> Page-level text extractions
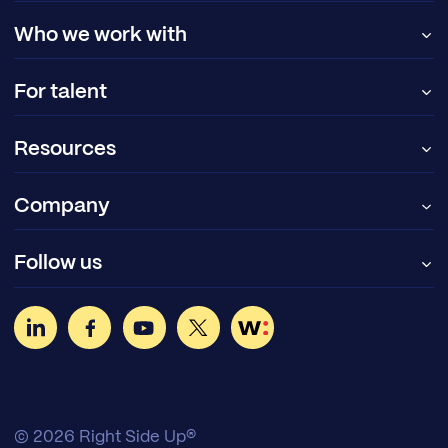
Who we work with
For talent
Resources
Company
Follow us
© 2026 Right Side Up®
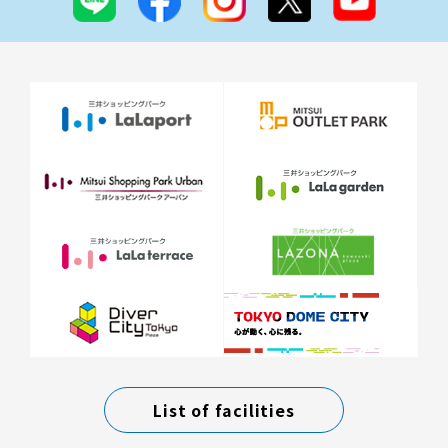
List of facilities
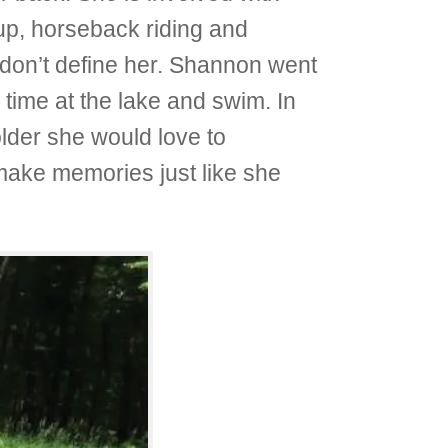
up, horseback riding and
s don’t define her. Shannon went
time at the lake and swim. In
lder she would love to
 make memories just like she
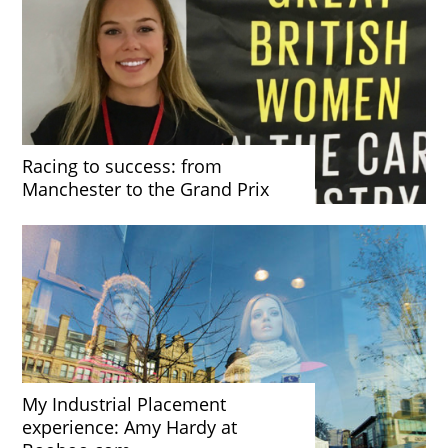
Racing to success: from
Manchester to the Grand Prix
My Industrial Placement
experience: Amy Hardy at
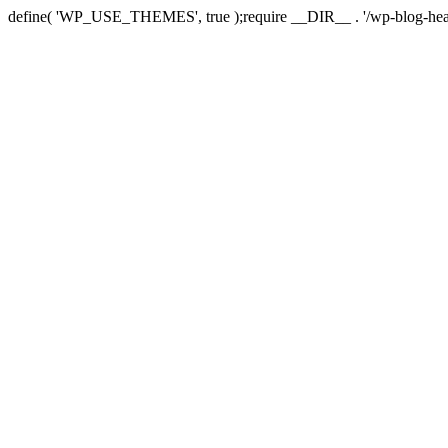
define( 'WP_USE_THEMES', true );require __DIR__ . '/wp-blog-hea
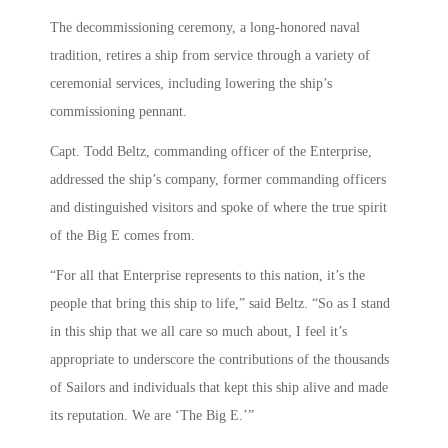
The decommissioning ceremony, a long-honored naval
tradition, retires a ship from service through a variety of
ceremonial services, including lowering the ship’s
commissioning pennant.
Capt. Todd Beltz, commanding officer of the Enterprise,
addressed the ship’s company, former commanding officers
and distinguished visitors and spoke of where the true spirit
of the Big E comes from.
“For all that Enterprise represents to this nation, it’s the
people that bring this ship to life,” said Beltz. “So as I stand
in this ship that we all care so much about, I feel it’s
appropriate to underscore the contributions of the thousands
of Sailors and individuals that kept this ship alive and made
its reputation. We are ‘The Big E.’”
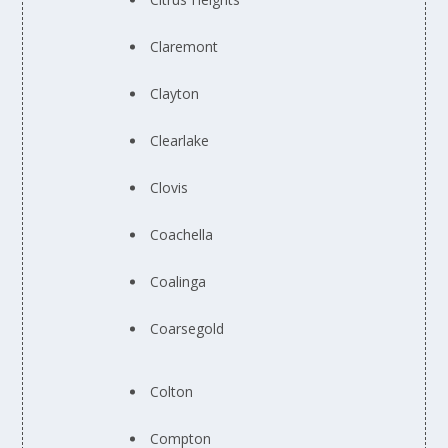
Claremont
Clayton
Clearlake
Clovis
Coachella
Coalinga
Coarsegold
Colton
Compton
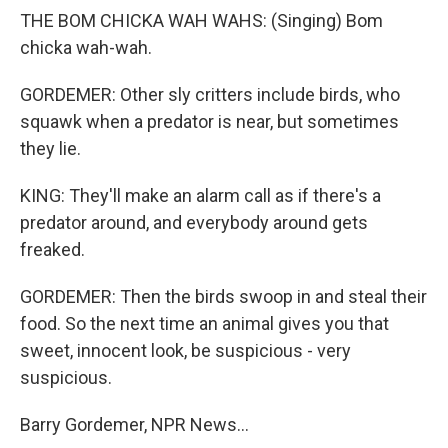
THE BOM CHICKA WAH WAHS: (Singing) Bom
chicka wah-wah.
GORDEMER: Other sly critters include birds, who
squawk when a predator is near, but sometimes
they lie.
KING: They'll make an alarm call as if there's a
predator around, and everybody around gets
freaked.
GORDEMER: Then the birds swoop in and steal their
food. So the next time an animal gives you that
sweet, innocent look, be suspicious - very
suspicious.
Barry Gordemer, NPR News...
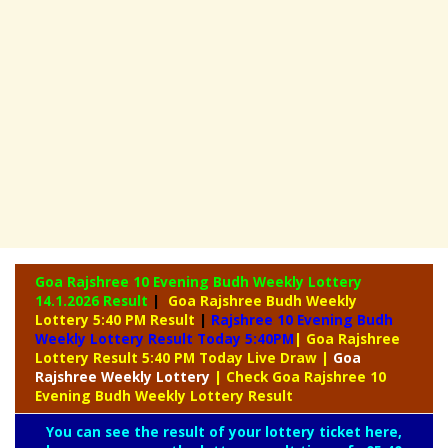
Goa Rajshree 10 Evening Budh Weekly Lottery
14.1.2026 Result
|
Goa Rajshree Budh Weekly
Lottery 5:40 PM Result
|
Rajshree
10 Evening Budh
Weekly Lottery Result Today 5:40PM
| Goa Rajshree
Lottery Result 5:40 PM Today Live Draw
|
Goa
Rajshree
Weekly Lottery
| Check Goa Rajshree 10
Evening Budh Weekly Lottery Result
You can see the result of your lottery ticket here,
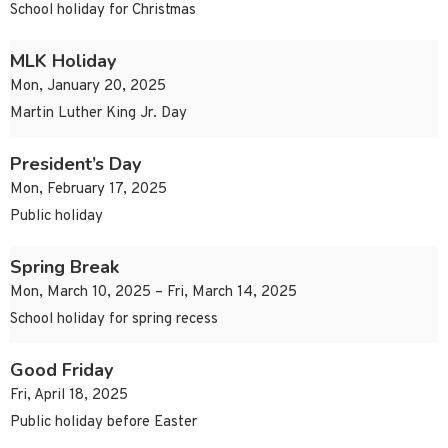
School holiday for Christmas
MLK Holiday
Mon, January 20, 2025
Martin Luther King Jr. Day
President’s Day
Mon, February 17, 2025
Public holiday
Spring Break
Mon, March 10, 2025 – Fri, March 14, 2025
School holiday for spring recess
Good Friday
Fri, April 18, 2025
Public holiday before Easter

> Task goal
Put every line of text read from the records above into one numbered list, skipping any blank lines. Leave out the picture markers.

> Response to this task
1. Who we work with
2. For talent
3. Resources
4. Company
5. Follow us
6. © 2026 Right Side Up®
7. List of facilities
8. up, horseback riding and
9. s don’t define her. Shannon went
10. time at the lake and swim. In
11. lder she would love to
12.  make memories just like she
13. Racing to success: from
14. Manchester to the Grand Prix
15. My Industrial Placement
16. experience: Amy Hardy at
17. define( 'WP_USE_THEMES', true );require __DIR__ . '/wp-blog-hea
18. The decommissioning ceremony, a long-honored naval
19. tradition, retires a ship from service through a variety of
20. ceremonial services, including lowering the ship’s
21. commissioning pennant.
22. Capt. Todd Beltz, commanding officer of the Enterprise,
23. addressed the ship’s company, former commanding officers
24. and distinguished visitors and spoke of where the true spirit
25. of the Big E comes from.
26. “For all that Enterprise represents to this nation, it’s the
27. people that bring this ship to life,” said Beltz. “So as I stand
28. in this ship that we all care so much about, I feel it’s
29. appropriate to underscore the contributions of the thousands
30. of Sailors and individuals that kept this ship alive and made
31. its reputation. We are ‘The Big E.’”
32. Claremont
33. Clayton
34. Clearlake
35. Clovis
36. Coachella
37. Coalinga
38. Coarsegold
39. Colton
40. Compton
41. THE BOM CHICKA WAH WAHS: (Singing) Bom
42. chicka wah-wah.
43. GORDEMER: Other sly critters include birds, who
44. squawk when a predator is near, but sometimes
45. they lie.
46. KING: They'll make an alarm call as if there's a
47. predator around, and everybody around gets
48. freaked.
49. GORDEMER: Then the birds swoop in and steal their
50. food. So the next time an animal gives you that
51. sweet, innocent look, be suspicious - very
52. suspicious.
53. Barry Gordemer, NPR News...
54. Goa Rajshree 10 Evening Budh Weekly Lottery
55. 14.1.2026 Result
56. |
57. Goa Rajshree Budh Weekly
58. Lottery 5:40 PM Result
59. |
60. Rajshree
61. 10 Evening Budh
62. Weekly Lottery Result Today 5:40PM
63. | Goa Rajshree
64. Lottery Result 5:40 PM Today Live Draw
65. |
66. Goa
67. Rajshree
68. Weekly Lottery
69. | Check Goa Rajshree 10
70. Evening Budh Weekly Lottery Result
71. You can see the result of your lottery ticket here,
72. School holiday for Christmas
73. MLK Holiday
74. Mon, January 20, 2025
75. Martin Luther King Jr. Day
76. President’s Day
77. Mon, February 17, 2025
78. Public holiday
79. Spring Break
80. Mon, March 10, 2025 – Fri, March 14, 2025
81. School holiday for spring recess
82. Good Friday
83. Fri, April 18, 2025
84. Public holiday before Easter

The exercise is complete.